Bir ülkenin sisteminin aslında cumhurun sistemi olmak zorunda olduğu gerçeğini gözardı ederek, Cumhurbaşkanı'nın verdiği resepsiyon'a bakarak ve illüzyona kapılarak, cumhurun sisteme sahip çıkabildiğini söyleyebilmeleri, bayram yaparak 'göbek atabilmeleri'!
Ayartıya ve ayartılmaya her zaman teşne olabileceğimizi, hakikati, hiçbir bedel ödemeden, haraç mezat satışa çıkarabileceğimizi gözler önüne serebilmeleri!
Bütün bunlar, bu zihnî savrulma, bu pergelini şaşırma, kutsalını yitirme, durumdan vazife çıkarma hâli pür melâlleri ürküttü beni.

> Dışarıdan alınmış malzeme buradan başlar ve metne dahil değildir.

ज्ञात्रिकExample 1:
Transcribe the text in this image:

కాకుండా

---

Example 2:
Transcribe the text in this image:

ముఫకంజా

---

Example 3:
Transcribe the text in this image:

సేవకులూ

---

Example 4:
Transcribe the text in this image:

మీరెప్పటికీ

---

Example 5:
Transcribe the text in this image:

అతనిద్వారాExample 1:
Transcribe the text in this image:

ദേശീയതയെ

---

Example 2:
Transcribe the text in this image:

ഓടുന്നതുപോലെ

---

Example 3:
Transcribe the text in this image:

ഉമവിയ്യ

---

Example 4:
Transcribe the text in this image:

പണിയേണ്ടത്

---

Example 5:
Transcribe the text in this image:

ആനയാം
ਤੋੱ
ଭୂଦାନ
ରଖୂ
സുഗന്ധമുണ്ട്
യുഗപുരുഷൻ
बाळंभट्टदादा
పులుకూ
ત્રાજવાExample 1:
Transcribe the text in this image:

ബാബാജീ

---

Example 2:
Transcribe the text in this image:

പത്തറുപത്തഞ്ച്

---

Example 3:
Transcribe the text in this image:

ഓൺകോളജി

Hâsıl-ı kelâm: Ortalık, 'yalaka'dan geçilmiyor! Herkes iktidara, iktidarsa sisteme yamanma derdinde!
BATICILAR SIĞLAŞIRKEN, 'İSLÂMCILAR' 'SIVIŞMA'YA BAKIYOR!
Batıcılar / ulusalcılar / sekülerler, zihinlerini, sömürgecilerin zihinlerine ayarlayarak sığlaşıyorlar: Bir yandan sömürgecilik karşıtı sloganlar atıyorlar, öte yandan da sömürgeci zihinle ve gözle memleketi 'kurtarabilecekleri' illüzyonuna fena hâlde kaptırmaktan kurtaramıyorlar kendilerini.

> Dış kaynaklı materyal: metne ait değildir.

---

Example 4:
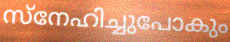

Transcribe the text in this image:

സ്നേഹിച്ചുപോകും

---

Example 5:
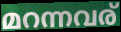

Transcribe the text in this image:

മറന്നവര്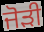
ਜੋਡ਼ੀ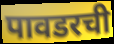
पावडरचीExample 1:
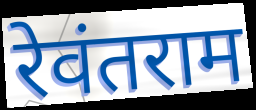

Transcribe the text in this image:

रेवंतराम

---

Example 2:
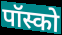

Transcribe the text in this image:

पॉस्को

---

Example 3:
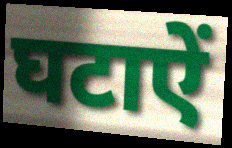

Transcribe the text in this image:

घटाऐं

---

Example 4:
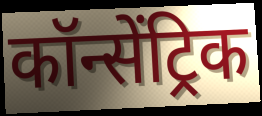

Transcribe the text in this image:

कॉन्सेंट्रिक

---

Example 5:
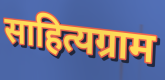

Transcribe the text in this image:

साहित्यग्रामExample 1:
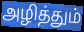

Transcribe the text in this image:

அழித்தும்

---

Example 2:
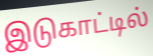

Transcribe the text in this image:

இடுகாட்டில்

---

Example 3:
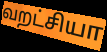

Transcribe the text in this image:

வறட்சியா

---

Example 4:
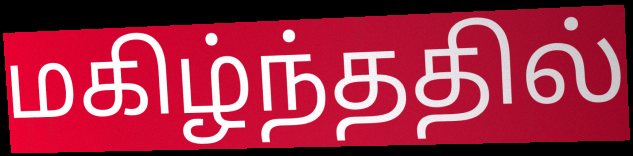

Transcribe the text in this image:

மகிழ்ந்ததில்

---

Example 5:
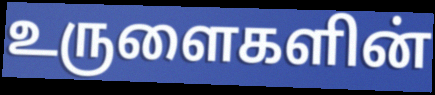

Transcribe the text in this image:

உருளைகளின்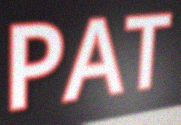
PATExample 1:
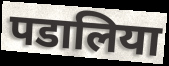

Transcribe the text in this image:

पडालिया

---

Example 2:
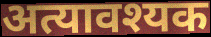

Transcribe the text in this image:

अत्यावश्यक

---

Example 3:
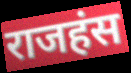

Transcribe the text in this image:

राजहंस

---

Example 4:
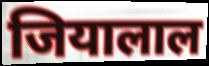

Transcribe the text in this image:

जियालाल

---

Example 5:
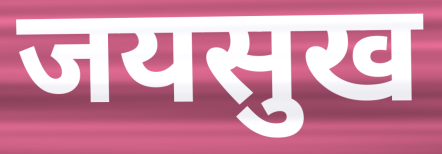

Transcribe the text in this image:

जयसुख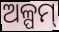
ଅଳ୍ପମ୍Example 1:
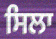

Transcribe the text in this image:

ਸਿਲਾ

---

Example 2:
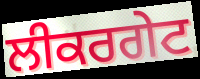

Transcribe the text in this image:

ਲੀਕਰਗੇਟ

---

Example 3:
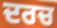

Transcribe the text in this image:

ਦਰਚ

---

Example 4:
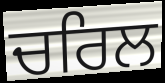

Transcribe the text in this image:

ਚਰਿਲ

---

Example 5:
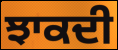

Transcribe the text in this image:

ਝਾਕਦੀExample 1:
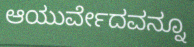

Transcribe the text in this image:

ಆಯುರ್ವೇದವನ್ನೂ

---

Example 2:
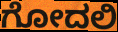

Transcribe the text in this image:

ಗೋದಲಿ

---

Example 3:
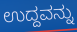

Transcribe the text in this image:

ಉದ್ದವನ್ನು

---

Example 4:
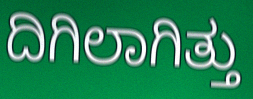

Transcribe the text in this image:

ದಿಗಿಲಾಗಿತ್ತು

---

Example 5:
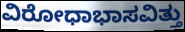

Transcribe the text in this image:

ವಿರೋಧಾಭಾಸವಿತ್ತು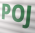
POJ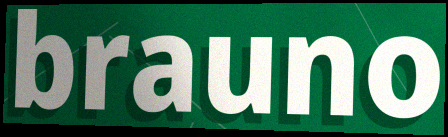
brauno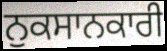
ਨੁਕਸਾਨਕਾਰੀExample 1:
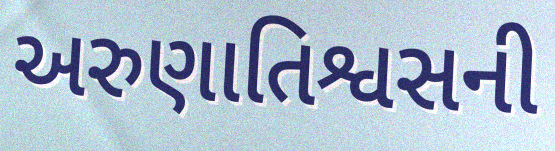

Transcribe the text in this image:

અરુણાતિશ્વસની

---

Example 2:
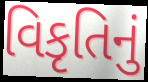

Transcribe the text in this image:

વિકૃતિનું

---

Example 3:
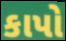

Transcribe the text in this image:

કાપો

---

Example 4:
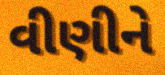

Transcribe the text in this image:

વીણીને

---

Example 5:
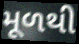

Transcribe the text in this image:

મૂળથી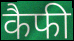
कैफी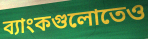
ব্যাংকগুলোতেও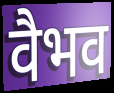
वैभव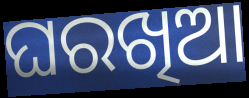
ଘରଖିଆ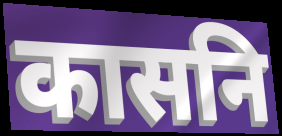
कासनिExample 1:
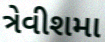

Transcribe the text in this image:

ત્રેવીશમા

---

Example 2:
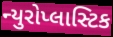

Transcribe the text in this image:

ન્યુરોપ્લાસ્ટિક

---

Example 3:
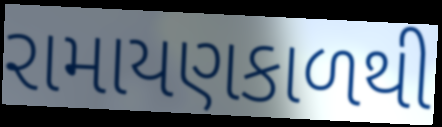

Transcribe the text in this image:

રામાયણકાળથી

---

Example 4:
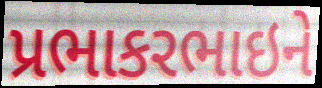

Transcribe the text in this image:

પ્રભાકરભાઇને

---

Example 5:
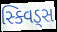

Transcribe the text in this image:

સ્ક્વિડ્સ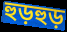
হুড়হুড়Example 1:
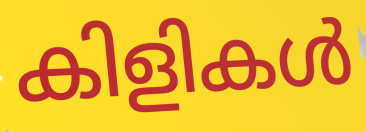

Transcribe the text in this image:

കിളികൾ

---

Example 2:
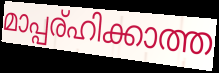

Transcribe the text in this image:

മാപ്പര്ഹിക്കാത്ത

'İslâmcılar' ya da 'muhafazakâr'larsa, hemencecik sıvışmaya, 'bulundukları yer'i terketmeye bakıyorlar!
Nasıl bir savrulmadır bu, anlamakta zorlanıyorum doğrusu.

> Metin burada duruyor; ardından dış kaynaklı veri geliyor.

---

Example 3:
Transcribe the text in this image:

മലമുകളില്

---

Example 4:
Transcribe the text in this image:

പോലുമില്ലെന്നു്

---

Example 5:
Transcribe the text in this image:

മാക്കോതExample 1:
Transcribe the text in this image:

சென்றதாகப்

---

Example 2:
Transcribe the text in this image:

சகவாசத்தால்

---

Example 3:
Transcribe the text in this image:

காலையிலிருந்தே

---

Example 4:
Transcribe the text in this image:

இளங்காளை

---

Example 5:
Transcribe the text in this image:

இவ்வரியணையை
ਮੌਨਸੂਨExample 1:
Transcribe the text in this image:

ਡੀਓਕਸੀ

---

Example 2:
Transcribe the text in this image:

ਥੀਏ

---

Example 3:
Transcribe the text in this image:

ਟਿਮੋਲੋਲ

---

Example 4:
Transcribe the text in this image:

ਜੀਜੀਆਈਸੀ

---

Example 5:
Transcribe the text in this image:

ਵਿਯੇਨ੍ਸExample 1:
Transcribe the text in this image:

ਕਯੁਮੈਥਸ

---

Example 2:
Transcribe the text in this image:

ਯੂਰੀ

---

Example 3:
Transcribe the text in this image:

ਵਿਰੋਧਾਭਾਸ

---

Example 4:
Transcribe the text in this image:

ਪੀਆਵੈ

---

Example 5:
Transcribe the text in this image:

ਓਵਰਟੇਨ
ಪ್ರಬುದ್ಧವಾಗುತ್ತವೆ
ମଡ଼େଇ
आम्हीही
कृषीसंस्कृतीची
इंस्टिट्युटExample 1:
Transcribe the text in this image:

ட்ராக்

Cumhuriyet fikriyle bir alıp veremediğim yok benim. Nasıl olsun ki!
Ama bu ülkede sistemin, cumhurla, daha doğrusu, cumhuru cumhur kılacak ruhla bir alıp veremediği var! Bunu nasıl gözardı ederim?
Sorunum, Cumhuriyet'le değil. Sorunum, sistemle. Herkes Cumhuriyet Bayramı'nı istediği gibi kutlayabilir. Hiç kimse, bayramı, nasıl istiyorsa öyle kutlama hakkından alıkonamaz.
'BEDEN'İMİZİ KURTARDIK AMA RUHUMUZU 'YİTİRDİK'!
Ama bu ülkede, sistemin, sistematik olarak, bu topraklarda yaşayan cumhurun yönünü, rotasını yitirmeye kalkıştığını, kimliğini tepeden topyekûn ve zorla değiştirmeye, bunun için de medeniyet iddialarını yok etmeye çalıştığını gözardı edemem. Bütün bu yok edici gerçeklerin üzerine sünger çekemem.
Türkiye'nin, yörüngesini bulma ve yörünge olma sorunu var. Türkiye, Batılılara karşı bağımsızlık savaşı verdi; ama sonunda, seküler / Batılı bir yörüngeye yerleşti!
Dışarıdan, sömürgeciler tarafından dışarında ele geçirilemeyen 'kale', zihnî sömürgecilik yaşayan, sömürgecilerin seküler projelerini bu ülkede gönüllü acentalık yaparak ve kendi-kendini sömürgeleştirerek uygulayan 'yerli sömürgeleştiriciler' tarafından içeriden ele geçirildi!
Böylelikle Türkiye, bedenini kurtardı; ama ruhunu da yitirdi.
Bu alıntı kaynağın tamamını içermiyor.